灵魂通过理性的控制,通过对身体的制度化的规训和持续的监视,更加以科学上合法化了的压制实践,在身体上施加了巨大的力量,使它变得柔韧和顺从。身体是由灵魂的冲动塑造的。那些冲动是压迫性的。

控制身体的“无数细微技巧”是可以学习到的。它们实际上是身体控制“技术”。这种技术不是天生就会的(没有哪一种技术是)。……但监禁身体的那同一种想象(“灵魂”或精神)也可以解放身体,因为科学技术可以以这两种方式影响身体。([匈]阿格尼斯.赫勒,P220)然而,这种科学的技术却诱使女人对自己身体的忽略,从而破坏着女性的身体。秘密生活越是被侵蚀,它就越是被公众审视之光“照亮”,单纯的身体/心智就越是无助,而它的监牢也就越是狭小。早已由“性解放”运动发动的性话语浪潮,在新维多利亚时期并没有褪去;相反,它变得无所不包。新的控制健康的浪潮加入到新维多利亚潮流之中。([匈]阿格尼斯.赫勒 P221)

身体和心智有失去能力和机会的危险,使它们不能站在一种想象机制,或者去应付两种想象机制的矛盾与共存,并从而去接受选择和偶然性。从目前医学的发达程度来看,人工流产确实不算大手术,其本身也没有什么危险,但术后可能出现多种并发症,如子宫穿孔、闭经、子宫内膜异位等,严重者还会造成早产、宫外孕或不孕。有人认为药物流产简单,其实不然,万一胎儿未流尽,就会不断流血,最终造成大出血而危及生命。无论是人流还是药流,都是违背正常生理的一种手段,对内分泌影响很大,各种疾病便会接踵而来。有专家指出:有些年轻女性把人流当成常规的补救措施,三个月做两次人流,这是对自己的健康极不负责的表现,她们并不知道,从怀孕到生育,体内的各个系统都会发生很多微妙的变化,而且十月怀胎,机体对此早已做好充足准备工作。而人为地中止妊娠,体内的内分泌水平会急剧下降,没有一个缓慢的适应过程,这对人体是一个潜在的隐性打击。如果反复多次人工流产,机体所遭受的双重打击会逐渐使各方面的功能慢慢减退,出现早衰频繁的人工流产祸害无穷 ,也就是说,女性的身体会一步一步走向枯竭。如今,人类已经对自然资源的枯竭引起了重视,而对女性身体的枯竭却并没有引起重视,并且,无论男人还是女人都在过度地使用女性的身体,年轻女性频繁的人流就是一个严重的问题,女性的身体健康问题处于被忽略之中。       

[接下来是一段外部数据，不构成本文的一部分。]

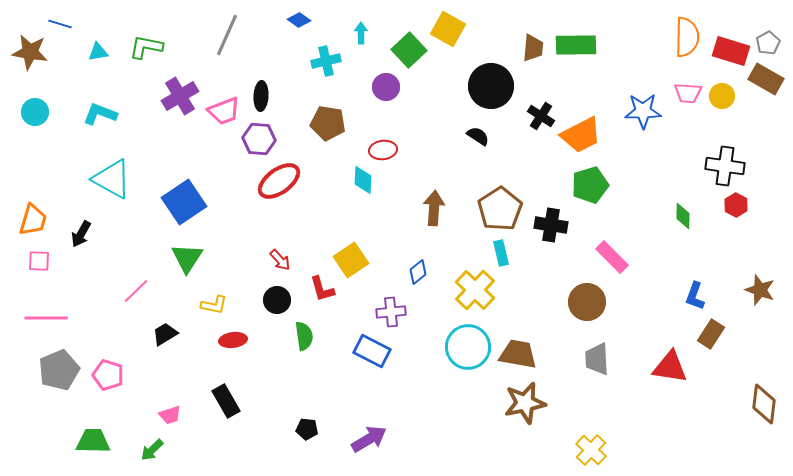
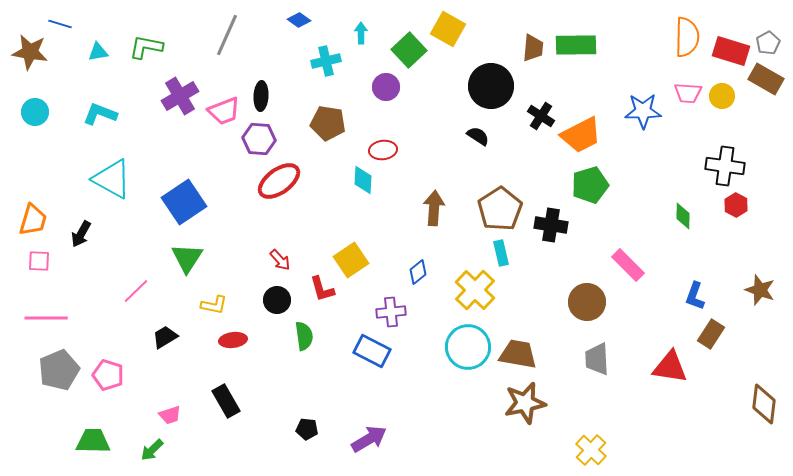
pink rectangle at (612, 257): moved 16 px right, 8 px down
black trapezoid at (165, 334): moved 3 px down
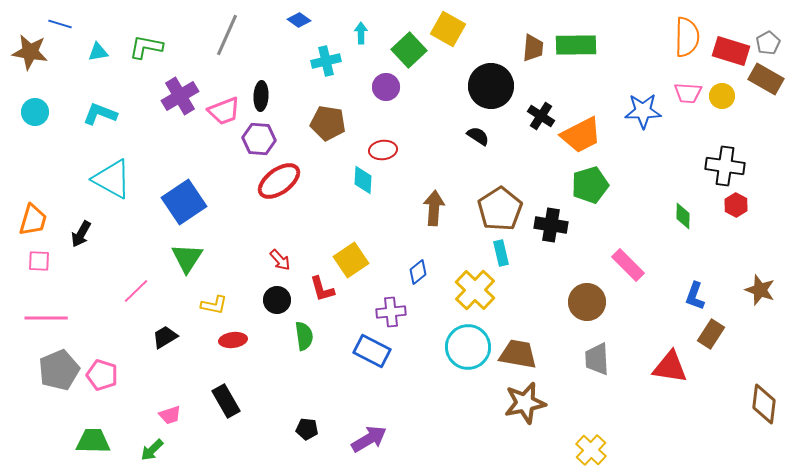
pink pentagon at (108, 375): moved 6 px left
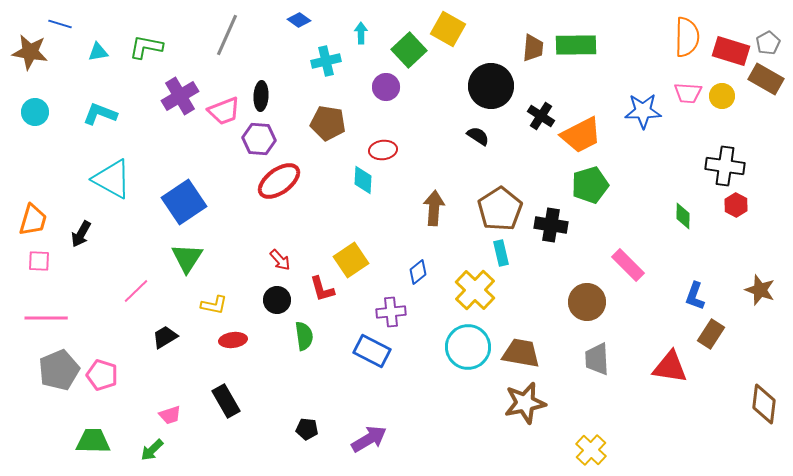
brown trapezoid at (518, 354): moved 3 px right, 1 px up
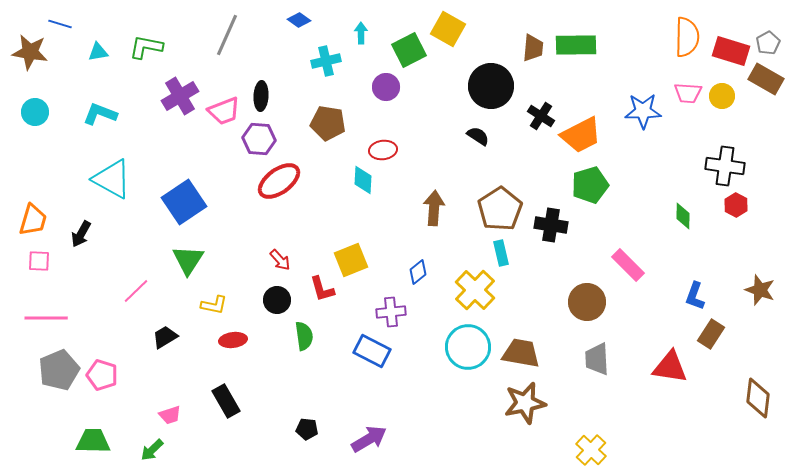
green square at (409, 50): rotated 16 degrees clockwise
green triangle at (187, 258): moved 1 px right, 2 px down
yellow square at (351, 260): rotated 12 degrees clockwise
brown diamond at (764, 404): moved 6 px left, 6 px up
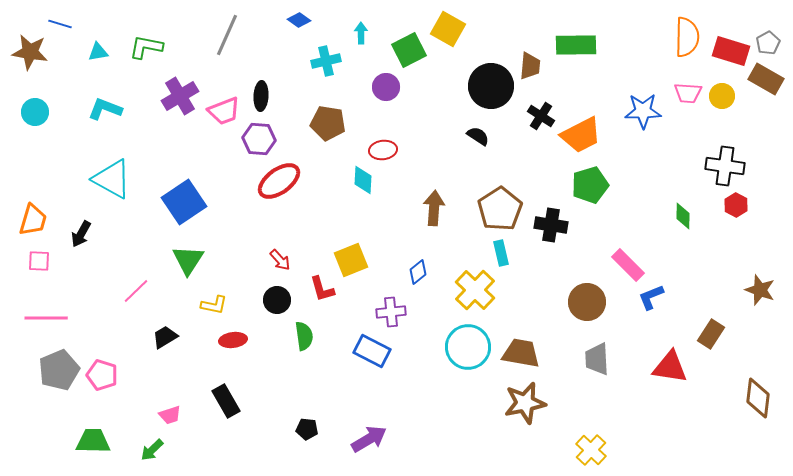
brown trapezoid at (533, 48): moved 3 px left, 18 px down
cyan L-shape at (100, 114): moved 5 px right, 5 px up
blue L-shape at (695, 296): moved 44 px left, 1 px down; rotated 48 degrees clockwise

父权制思想,设法去看而不是观察,行动而不是感觉,想而不是了解。按照伯纳德的说法:生理学家不是一个普通的人:他是一个科学家,他所追求的是科学思想并且是它拥有者和吸收者。他不听动物的叫喊,他不看它们流淌的鲜血,除了他的思想,他什么也看不见。[4]我想,当女人躺在手术台上,做“无痛人流”时,男人们是否也是这种态度?女性的身体完全被忽略,男性只是承担他那抽象的责任。

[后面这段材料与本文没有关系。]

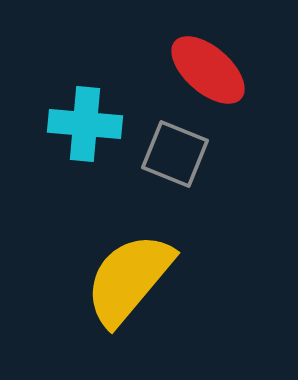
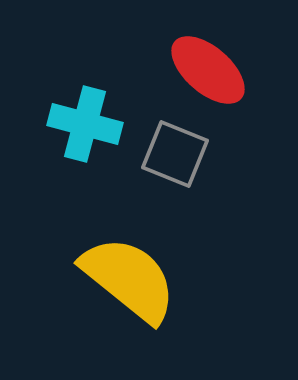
cyan cross: rotated 10 degrees clockwise
yellow semicircle: rotated 89 degrees clockwise
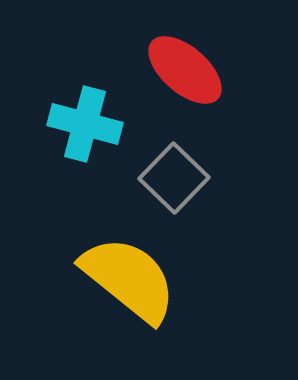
red ellipse: moved 23 px left
gray square: moved 1 px left, 24 px down; rotated 22 degrees clockwise
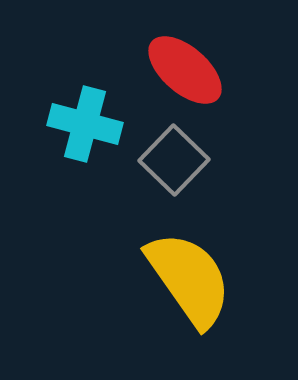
gray square: moved 18 px up
yellow semicircle: moved 60 px right; rotated 16 degrees clockwise
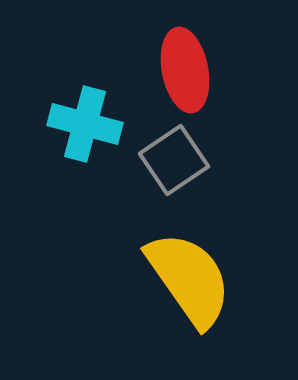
red ellipse: rotated 38 degrees clockwise
gray square: rotated 12 degrees clockwise
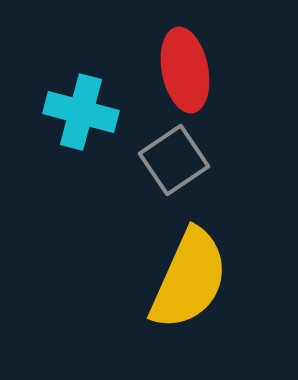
cyan cross: moved 4 px left, 12 px up
yellow semicircle: rotated 59 degrees clockwise
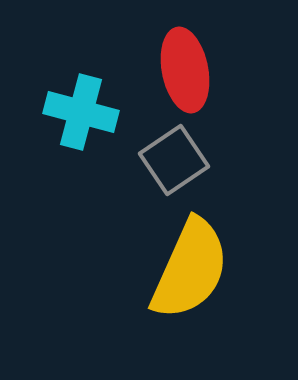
yellow semicircle: moved 1 px right, 10 px up
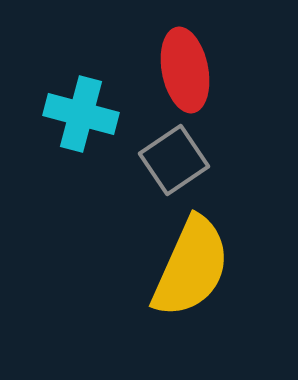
cyan cross: moved 2 px down
yellow semicircle: moved 1 px right, 2 px up
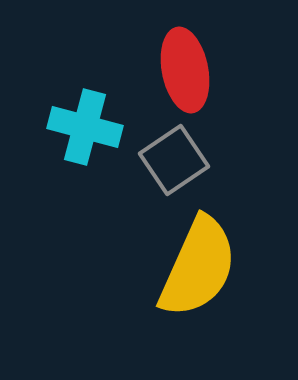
cyan cross: moved 4 px right, 13 px down
yellow semicircle: moved 7 px right
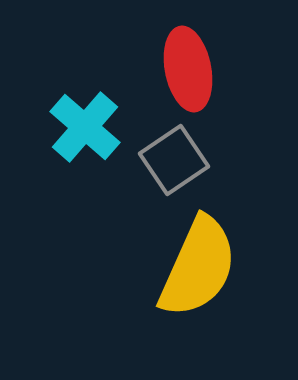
red ellipse: moved 3 px right, 1 px up
cyan cross: rotated 26 degrees clockwise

男人的伎俩,获得的手段有许多,其中比较玄妙的一种是靠遗失,靠给予,靠提供,而成为更大财富的主人,可女人在这里,偷吃禁果后,给予了感情,给予了身体,除了获得了一时的快乐外,更多的或许就是遗憾与痛苦了,在这里,女人的身体的痛苦是被忽略的。性的给予,意味着女人身体和身份的双重神秘感的消失。男人都是比目鱼,一旦跑到他身体下面,他的眼睛就看不到你了。(《阴性之痛》P156)传统的父权制思想、男性中心话语,使女性长久以来处于一种被忽略的从属地位,女性的身体在一步一步地走向枯竭。

三、男性转移注意力的手段

妇女在经济地位上的逐渐提高,使得婚姻制度日趋变相:婚姻成为两个“个人”互相同意后步入的自由结合;婚姻的义务由当事人个人负责,而且互相对对方负责;……女人不在被限制于生殖作用里,她的生儿育女,已逐渐从“天职”而应为“自愿”的了。([法]西蒙.波娃,P199)现代后现代的女性已经从被忽略、被统治的处境中开始觉醒,女权主义运动更使女性意识到自身应有的地位,科技文明于是又伸出了庇护男性的双手,“无痛人流”广告的充斥眼球,只能说是男性转移注意力的一种手段,它麻痹了女性,让她们放松了警惕,有了问题,那是女性用自己的身心去解决了,男性就是一个看客了。一些观念体系是压制的。一种压制的观念体系是它能解释、肯定和维持统治和从属的关系。一种压制的观念体系是父权制的,它解释、肯定和维持女性对男性的从属。压制的观念体系中有一个重要的逻辑——统治的逻辑,即,可以引出从属的正当理由的一种争论框架。统治逻辑不仅仅是一种逻辑框架。它也包含着真实的价值体系,因为一个伦理的前提需要承认和支持对一个从属地位的“正当的”从属。这个正当理由是典型地基于某个被指称的特征上(例如,合理性)被给出的——统治地位的人(例如男性)所具有的从属地位的人(例如女性)所缺少的特征。“无痛人流”是科技的进步,也是男性利用科技确定自己的统治地位的手段。他只是一种权力,是对承诺的一种补救。统治逻辑在父权制度里面历史地起作用,保持和合理地认可想象的女性和自然的统治(凯伦.沃尔P145)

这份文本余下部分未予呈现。